• **Task objective**: Arrange every non-blank line of the records below as a Markdown table with the columns Row and Text, numbering the rows in order. Leave the pictures out of the table.

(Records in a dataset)
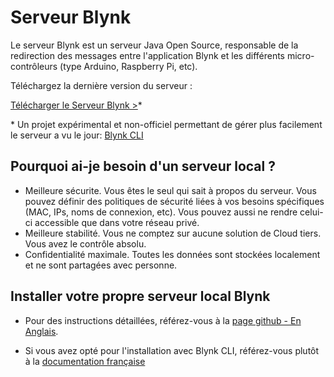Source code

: # Serveur Blynk
Le serveur Blynk est un serveur Java Open Source, responsable de la redirection des messages entre l'application Blynk et les différents micro-contrôleurs (type Arduino, Raspberry Pi, etc).

Téléchargez la dernière version du serveur :

[Télécharger le Serveur Blynk >](https://github.com/blynkkk/blynk-server/releases)*

\* Un projet expérimental et non-officiel permettant de gérer plus facilement le serveur a vu le jour: [Blynk CLI](https://github.com/booteille/blynk-cli)

## Pourquoi ai-je besoin d'un serveur local ?

- Meilleure sécurite. Vous êtes le seul qui sait à propos du serveur. Vous pouvez définir des politiques de sécurité liées à vos besoins spécifiques (MAC, IPs, noms de connexion, etc). Vous pouvez aussi ne rendre celui-ci accessible que dans votre réseau privé.
- Meilleure stabilité. Vous ne comptez sur aucune solution de Cloud tiers. Vous avez le contrôle absolu.
- Confidentialité maximale. Toutes les données sont stockées localement et ne sont partagées avec personne.

## Installer votre propre serveur local Blynk

* Pour des instructions détaillées, référez-vous à la [page github - En Anglais](https://github.com/blynkkk/blynk-server#blynk-server).

* Si vous avez opté pour l'installation avec Blynk CLI, référez-vous plutôt à la [documentation française](https://blynk-cli-fr.readthedocs.io/fr/latest/)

• **Your solution**:
| Row | Text |
|---|---|
| 1 | Source code |
| 2 | : # Serveur Blynk |
| 3 | Le serveur Blynk est un serveur Java Open Source, responsable de la redirection des messages entre l'application Blynk et les différents micro-contrôleurs (type Arduino, Raspberry Pi, etc). |
| 4 | Téléchargez la dernière version du serveur : |
| 5 | [Télécharger le Serveur Blynk >](https://github.com/blynkkk/blynk-server/releases)* |
| 6 | \* Un projet expérimental et non-officiel permettant de gérer plus facilement le serveur a vu le jour: [Blynk CLI](https://github.com/booteille/blynk-cli) |
| 7 | ## Pourquoi ai-je besoin d'un serveur local ? |
| 8 | - Meilleure sécurite. Vous êtes le seul qui sait à propos du serveur. Vous pouvez définir des politiques de sécurité liées à vos besoins spécifiques (MAC, IPs, noms de connexion, etc). Vous pouvez aussi ne rendre celui-ci accessible que dans votre réseau privé. |
| 9 | - Meilleure stabilité. Vous ne comptez sur aucune solution de Cloud tiers. Vous avez le contrôle absolu. |
| 10 | - Confidentialité maximale. Toutes les données sont stockées localement et ne sont partagées avec personne. |
| 11 | ## Installer votre propre serveur local Blynk |
| 12 | * Pour des instructions détaillées, référez-vous à la [page github - En Anglais](https://github.com/blynkkk/blynk-server#blynk-server). |
| 13 | * Si vous avez opté pour l'installation avec Blynk CLI, référez-vous plutôt à la [documentation française](https://blynk-cli-fr.readthedocs.io/fr/latest/) |